The Earth's magnetic field is produced from the molten inner core of the planet as it spins. Sea turtles use the magnetic field to help guide them to nesting sites, but they're not the only animals that use it. Research what other animals use the Earth's magnetic field and how they use it!

Sensing Solutions

Drag each statement to the sense that it describes.

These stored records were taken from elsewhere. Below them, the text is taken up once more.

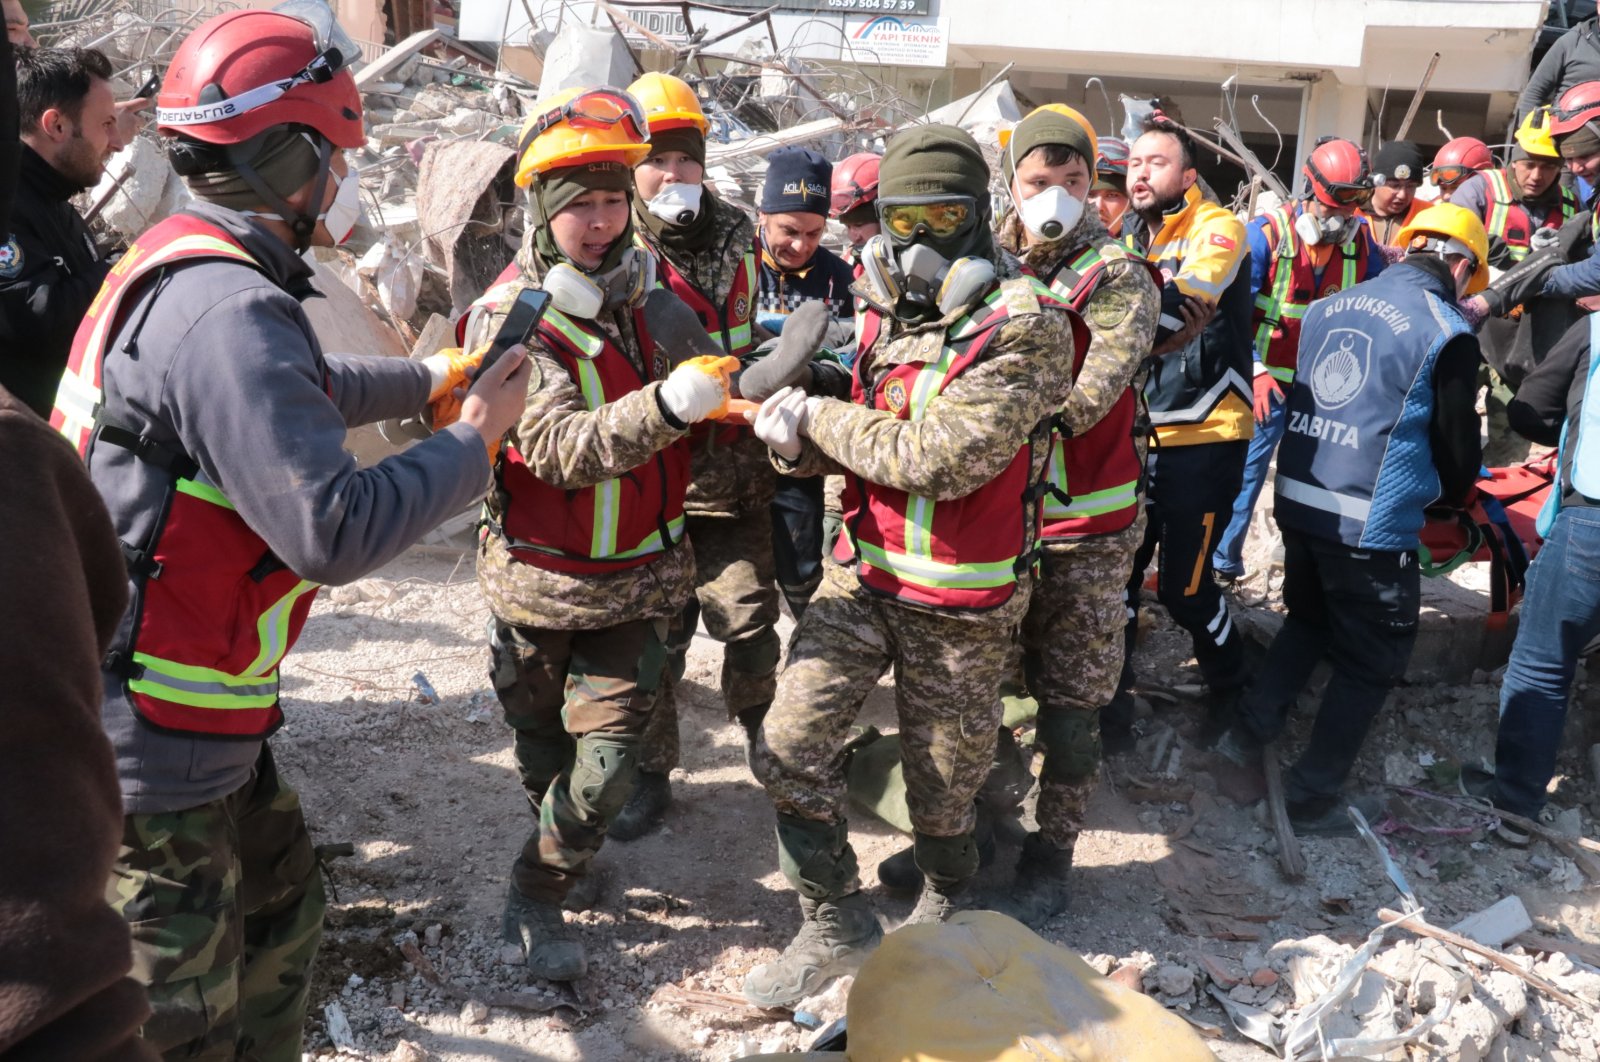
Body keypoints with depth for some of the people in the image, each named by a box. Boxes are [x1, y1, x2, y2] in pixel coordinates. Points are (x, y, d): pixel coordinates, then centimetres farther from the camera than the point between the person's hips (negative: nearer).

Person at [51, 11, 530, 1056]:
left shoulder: (179, 264, 7)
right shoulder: (225, 313, -26)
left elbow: (295, 392, 25)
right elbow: (334, 530, -29)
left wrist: (429, 377, 22)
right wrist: (474, 440, -17)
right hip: (155, 757, -10)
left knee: (284, 911, 25)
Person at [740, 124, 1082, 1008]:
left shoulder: (1024, 323, -17)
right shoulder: (889, 310, 6)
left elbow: (938, 459, -26)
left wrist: (820, 417, -15)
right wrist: (796, 443, -10)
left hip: (960, 600, -5)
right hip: (862, 570, 6)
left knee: (941, 785, 12)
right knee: (789, 746, 0)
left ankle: (947, 901, 45)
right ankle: (836, 923, 22)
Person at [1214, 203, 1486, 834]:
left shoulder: (1326, 308, 8)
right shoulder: (1447, 334, -9)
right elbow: (1457, 446, -2)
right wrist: (1457, 496, 20)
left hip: (1298, 500, 6)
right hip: (1372, 523, -6)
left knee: (1309, 621, 28)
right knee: (1371, 662, 10)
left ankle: (1249, 734, 27)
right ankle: (1312, 799, 17)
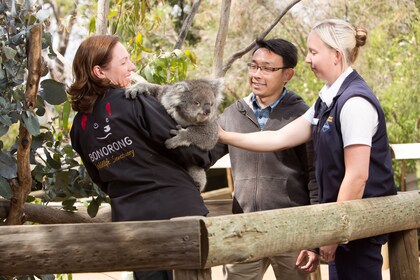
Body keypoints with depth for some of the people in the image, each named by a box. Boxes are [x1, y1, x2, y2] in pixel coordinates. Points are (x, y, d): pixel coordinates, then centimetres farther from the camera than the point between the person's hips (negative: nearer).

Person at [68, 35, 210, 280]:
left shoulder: (80, 126, 6)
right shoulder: (136, 103, -13)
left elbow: (101, 179, 13)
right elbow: (183, 147, -11)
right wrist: (206, 157, 9)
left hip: (129, 217, 6)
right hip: (176, 208, -6)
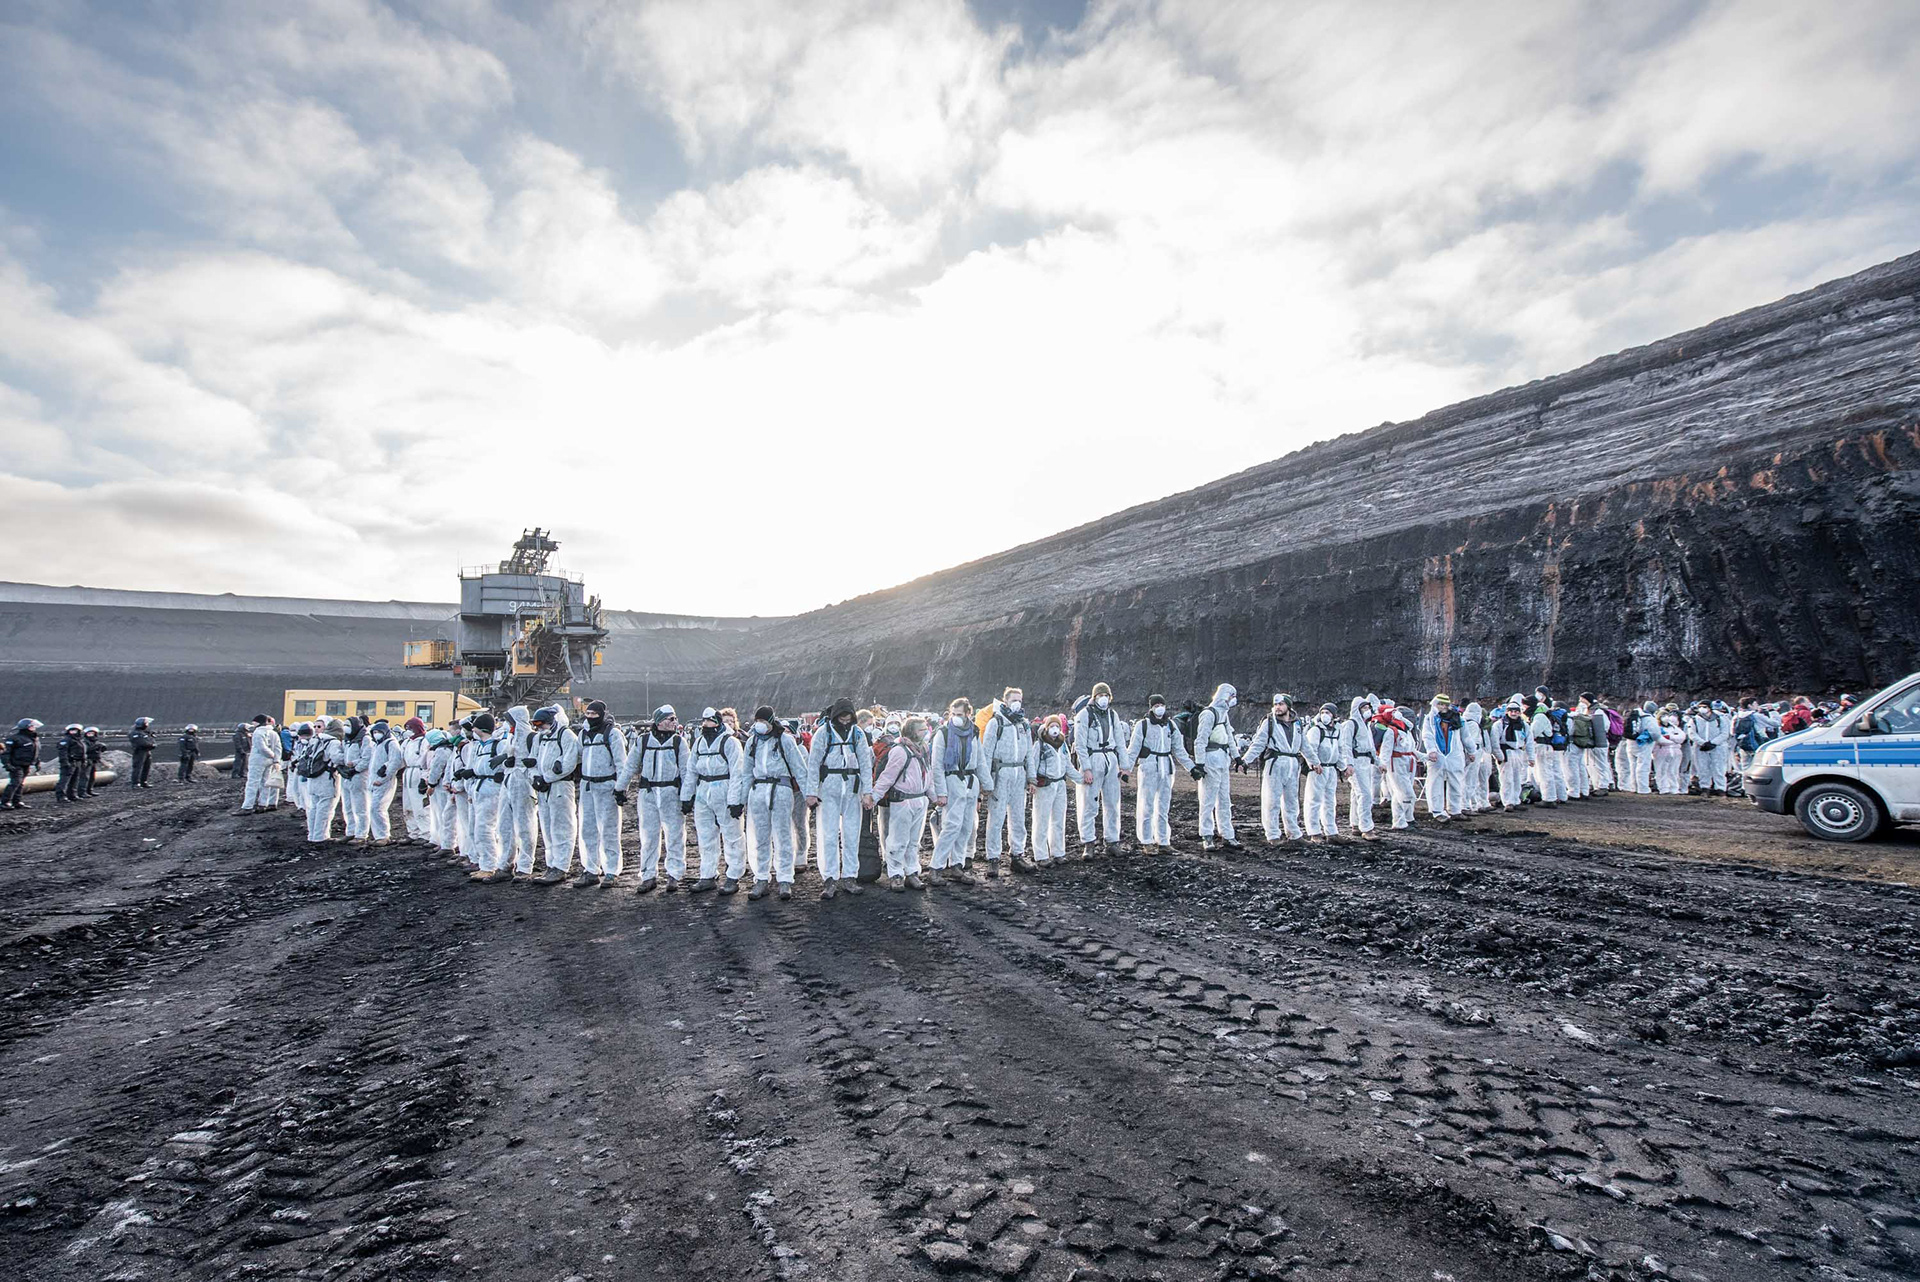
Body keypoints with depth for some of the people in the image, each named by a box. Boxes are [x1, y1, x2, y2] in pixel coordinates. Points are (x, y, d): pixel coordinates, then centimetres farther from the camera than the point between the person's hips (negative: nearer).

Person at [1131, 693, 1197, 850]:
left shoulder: (1171, 725, 12)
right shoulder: (1142, 725, -1)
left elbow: (1179, 749, 17)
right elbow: (1133, 749, -3)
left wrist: (1191, 767, 13)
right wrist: (1125, 768, -12)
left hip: (1166, 771, 4)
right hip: (1148, 768, -4)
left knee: (1164, 808, 8)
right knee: (1146, 807, -2)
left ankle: (1163, 842, 14)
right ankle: (1147, 841, 7)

Sensing Solutions Printable

Animal Senses Challenge

In the animal senses challenge, you will be describing how an animal uses all of its senses and which ones are the most important.

Glossary


Echolocation

The process of sending sound signals and determining the layout of the environment (including anything moving!) using the sound waves reflected back.

Electroreception

The ability to detect changes in electrical fields (often found in sharks, stingrays, and monotremes).

Hearing

Detection of sounds (vibrations) in the air usually by ears.

Jacobson Organ

[Also known as the vomeronasal organ] A sensory organ in some reptiles and mammals that detect air-borne chemicals (often located in the nose or mouth).

Magnetic Field

An area in which magnetic forces are observable. The Earth has a magnetic field!

Sense

The ability to perceive and interpret the environment around you. Smell, taste, sight, hearing, and touch are examples of senses.

Sight

Detection of various wavelengths of light by the eyes.

Smell

Detection of scent particles in the air (usually by a nose).

Taste

Detection of flavor from substances (usually by a tongue).

Thermal

Pertaining to heat.

Touch

Detection of pressure, texture, or temperature by our skin. This sense allows us to feel pain.